Normal forms apply to relations (values and variables), not canonical covers. A cover is a set of FDs (functional dependencies) from which all the FDs in a relation follow. A canonical cover is a cover in a certain form. If you have a canonical cover and a relation's attributes then you can find what normal form the relation is in.
No row can have a duplicate by definition of "relation". A relation has a set of rows. (SQL tables, though, can have duplicate rows.) No column/attribute can be "multivalued" or a "repeating group". An attribute has a value.
Wikipedia has a lot of nonsense in its relational articles including the one you quote. But from this answer by me:
By definition, a relation's tuple's attribute has a value from a domain. Re: "repeating groups": It can't have any, that's something from pre-relational databases. Re "non-atomic": Codd defined relations as able to have relation-valued domains. He pointed out that the only way that a value could be considered (in the everyday sense) non-atomic in a relational context was to be relation-valued. Ie he defined "atomic" in a relational context to mean not a relation. He defined "normalized" to mean having no relation-valued (ie non-atomic) attributes. (All this in 1970.) Later he defined "1NF" as normalized. And developed "2NF" & "3NF". Then (after Kent & with Boyce) "BCNF". So his use of these terms assumed no relation-valued domains.

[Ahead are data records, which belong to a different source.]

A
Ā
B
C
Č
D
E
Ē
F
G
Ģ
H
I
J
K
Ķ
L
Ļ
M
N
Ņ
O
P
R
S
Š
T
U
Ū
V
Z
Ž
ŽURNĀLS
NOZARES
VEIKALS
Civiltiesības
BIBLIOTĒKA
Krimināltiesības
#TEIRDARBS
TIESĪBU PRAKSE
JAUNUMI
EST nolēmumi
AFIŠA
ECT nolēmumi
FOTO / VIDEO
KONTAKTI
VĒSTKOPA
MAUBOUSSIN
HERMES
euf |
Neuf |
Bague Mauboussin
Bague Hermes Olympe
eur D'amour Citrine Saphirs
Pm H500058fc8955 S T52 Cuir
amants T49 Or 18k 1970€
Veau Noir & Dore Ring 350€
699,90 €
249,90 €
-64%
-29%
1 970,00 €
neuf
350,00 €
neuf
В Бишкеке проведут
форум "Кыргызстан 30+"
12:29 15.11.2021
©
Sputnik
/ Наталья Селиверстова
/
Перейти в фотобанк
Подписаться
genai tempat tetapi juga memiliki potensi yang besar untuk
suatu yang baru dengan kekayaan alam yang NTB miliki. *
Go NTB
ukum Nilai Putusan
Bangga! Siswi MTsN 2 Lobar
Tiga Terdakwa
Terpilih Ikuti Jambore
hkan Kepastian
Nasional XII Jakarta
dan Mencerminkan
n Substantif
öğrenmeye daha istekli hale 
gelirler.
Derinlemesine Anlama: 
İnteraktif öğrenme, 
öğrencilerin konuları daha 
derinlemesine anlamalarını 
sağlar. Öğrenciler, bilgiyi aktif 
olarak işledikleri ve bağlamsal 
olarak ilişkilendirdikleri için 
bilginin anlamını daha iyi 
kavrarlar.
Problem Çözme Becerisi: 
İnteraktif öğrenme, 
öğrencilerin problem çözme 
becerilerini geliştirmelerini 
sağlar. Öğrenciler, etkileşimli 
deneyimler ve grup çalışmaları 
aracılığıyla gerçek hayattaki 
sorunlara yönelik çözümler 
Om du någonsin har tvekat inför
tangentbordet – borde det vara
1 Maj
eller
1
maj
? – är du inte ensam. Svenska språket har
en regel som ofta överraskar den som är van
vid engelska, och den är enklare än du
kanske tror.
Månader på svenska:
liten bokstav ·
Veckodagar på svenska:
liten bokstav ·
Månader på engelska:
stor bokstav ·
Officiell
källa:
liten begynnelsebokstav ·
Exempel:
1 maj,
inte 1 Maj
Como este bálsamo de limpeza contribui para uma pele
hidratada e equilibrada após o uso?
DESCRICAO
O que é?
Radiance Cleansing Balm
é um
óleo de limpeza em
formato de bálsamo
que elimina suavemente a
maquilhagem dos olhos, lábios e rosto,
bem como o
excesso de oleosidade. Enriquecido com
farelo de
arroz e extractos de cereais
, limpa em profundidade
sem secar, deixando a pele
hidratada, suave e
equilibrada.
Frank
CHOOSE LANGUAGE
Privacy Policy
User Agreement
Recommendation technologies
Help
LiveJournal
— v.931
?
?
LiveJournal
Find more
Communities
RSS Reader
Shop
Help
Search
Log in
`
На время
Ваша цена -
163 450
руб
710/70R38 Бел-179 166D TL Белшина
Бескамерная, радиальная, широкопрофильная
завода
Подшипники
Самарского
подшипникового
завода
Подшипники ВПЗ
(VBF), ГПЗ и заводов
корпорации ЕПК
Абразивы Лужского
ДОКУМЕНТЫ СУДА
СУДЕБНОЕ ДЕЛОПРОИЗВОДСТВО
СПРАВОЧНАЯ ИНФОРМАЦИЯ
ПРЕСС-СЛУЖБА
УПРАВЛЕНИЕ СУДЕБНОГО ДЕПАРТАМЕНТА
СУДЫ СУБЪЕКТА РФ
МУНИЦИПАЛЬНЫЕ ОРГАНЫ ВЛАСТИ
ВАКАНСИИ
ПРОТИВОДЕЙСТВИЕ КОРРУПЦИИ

But normalization theory is presented independent of domains. Ie it's considered to just be decomposition per problematic JDs [join dependencies]. So "1NF" also gets used for just being a relation. And the other "NFs" get used without regard to domains. (Although if there are relation-valued domains then there can be constraints different from but similar to FDs & JDs that cause different but similar anomalies, and that cause constraints and anomalies in components even after decomposition per all problematic JDs.) Regardless of whether a relation has relation-valued domains and regardless of what one means by "1NF" or "normalized" or "normalization", the decomposition procedure you're following to remove problematic JDs from problematic FDs to what you're calling [a ]NF is independent of domains.
From another:
There is no such thing as a "multivalued attribute" in a relation. A tuple has an attribute value for each attribute name. [...] If you have an attribute that you consider to contain multiple parts, ie you want to generically query about the parts without using operators with parameters of their types, then it is usually good design to have a separate table with attributes for those parts. But that's not addressed by normalization. Any value can be considered to have multiple parts in multiple ways and it is your application/queries that determine when you stop making tables whose attributes are the values of parts of other values and just have an attribute for a value. Similarly, if you have a bunch of attributes that play a similar role (often with similar names) then it is usually good design to have a separate table with just one attribute for the role. But that's not addressed by normalization.
Candidate keys matter to FDs, MVDs, JDs and normalization. PKs [primary keys] don't. You can pick one CK as "the PK" but its primariness is irrelevant to the relational model. It might be relevant to some information modeling method or product.
If you have particular concerns about your relation(s), attributes, attribute types, canonical cover or normalization process then you should explain in your question.